→ **What is expected**
Report all lines of the records that contain "KiCad".

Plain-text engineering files
####
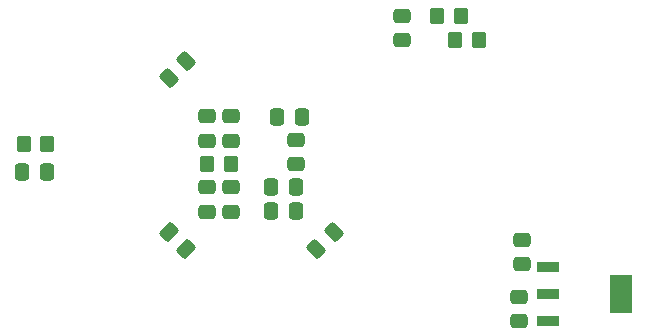
<source format=gbp>
G04 #@! TF.GenerationSoftware,KiCad,Pcbnew,8.0.7*
G04 #@! TF.CreationDate,2025-04-22T23:12:23-04:00*
G04 #@! TF.ProjectId,custom-keypad,63757374-6f6d-42d6-9b65-797061642e6b,rev?*
G04 #@! TF.SameCoordinates,Original*
G04 #@! TF.FileFunction,Paste,Bot*
G04 #@! TF.FilePolarity,Positive*
%FSLAX46Y46*%
G04 Gerber Fmt 4.6, Leading zero omitted, Abs format (unit mm)*
G04 Created by KiCad (PCBNEW 8.0.7) date 2025-04-22 23:12:23*
%MOMM*%
%LPD*%
G01*
G04 APERTURE LIST*
G04 Aperture macros list*
%AMRoundRect*
0 Rectangle with rounded corners*
0 $1 Rounding radius*
0 $2 $3 $4 $5 $6 $7 $8 $9 X,Y pos of 4 corners*
0 Add a 4 corners polygon primitive as box body*
4,1,4,$2,$3,$4,$5,$6,$7,$8,$9,$2,$3,0*
0 Add four circle primitives for the rounded corners*
1,1,$1+$1,$2,$3*
1,1,$1+$1,$4,$5*
1,1,$1+$1,$6,$7*
1,1,$1+$1,$8,$9*
0 Add four rect primitives between the rounded corners*
20,1,$1+$1,$2,$3,$4,$5,0*
20,1,$1+$1,$4,$5,$6,$7,0*
20,1,$1+$1,$6,$7,$8,$9,0*
20,1,$1+$1,$8,$9,$2,$3,0*%
G04 Aperture macros list end*
%ADD10RoundRect,0.250000X0.337500X0.475000X-0.337500X0.475000X-0.337500X-0.475000X0.337500X-0.475000X0*%
%ADD11RoundRect,0.250000X0.097227X-0.574524X0.574524X-0.097227X-0.097227X0.574524X-0.574524X0.097227X0*%
%ADD12RoundRect,0.250000X-0.475000X0.337500X-0.475000X-0.337500X0.475000X-0.337500X0.475000X0.337500X0*%
%ADD13RoundRect,0.250000X-0.350000X-0.450000X0.350000X-0.450000X0.350000X0.450000X-0.350000X0.450000X0*%
%ADD14RoundRect,0.250000X0.574524X0.097227X0.097227X0.574524X-0.574524X-0.097227X-0.097227X-0.574524X0*%
%ADD15RoundRect,0.250000X0.475000X-0.337500X0.475000X0.337500X-0.475000X0.337500X-0.475000X-0.337500X0*%
%ADD16R,1.850000X0.900000*%
%ADD17R,1.850000X3.200000*%
%ADD18RoundRect,0.250000X0.350000X0.450000X-0.350000X0.450000X-0.350000X-0.450000X0.350000X-0.450000X0*%
G04 APERTURE END LIST*
D10*
X89537500Y-35500000D03*
X87462500Y-35500000D03*
D11*
X78266377Y-32233623D03*
X79733623Y-30766377D03*
D12*
X81500000Y-35462500D03*
X81500000Y-37537500D03*
D13*
X101000000Y-27000000D03*
X103000000Y-27000000D03*
D14*
X79733623Y-46733623D03*
X78266377Y-45266377D03*
D12*
X107911999Y-50732499D03*
X107911999Y-52807499D03*
D10*
X89037500Y-43500000D03*
X86962500Y-43500000D03*
D15*
X108166000Y-47981500D03*
X108166000Y-45906500D03*
D12*
X89000000Y-37462500D03*
X89000000Y-39537500D03*
D15*
X83500000Y-43537500D03*
X83500000Y-41462500D03*
D16*
X110400000Y-52800000D03*
X110400000Y-50500000D03*
X110400000Y-48200000D03*
D17*
X116600000Y-50500000D03*
D12*
X83500000Y-35462500D03*
X83500000Y-37537500D03*
D11*
X90766377Y-46733623D03*
X92233623Y-45266377D03*
D10*
X67949500Y-40192000D03*
X65874500Y-40192000D03*
D18*
X104500000Y-29000000D03*
X102500000Y-29000000D03*
D15*
X81500000Y-43537500D03*
X81500000Y-41462500D03*
D13*
X81500000Y-39500000D03*
X83500000Y-39500000D03*
D12*
X98000000Y-26962500D03*
X98000000Y-29037500D03*
D10*
X89037500Y-41500000D03*
X86962500Y-41500000D03*
D18*
X67984000Y-37848000D03*
X65984000Y-37848000D03*
M02*

</source>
####
→ **Written response**
G04 #@! TF.GenerationSoftware,KiCad,Pcbnew,8.0.7*
G04 Created by KiCad (PCBNEW 8.0.7) date 2025-04-22 23:12:23*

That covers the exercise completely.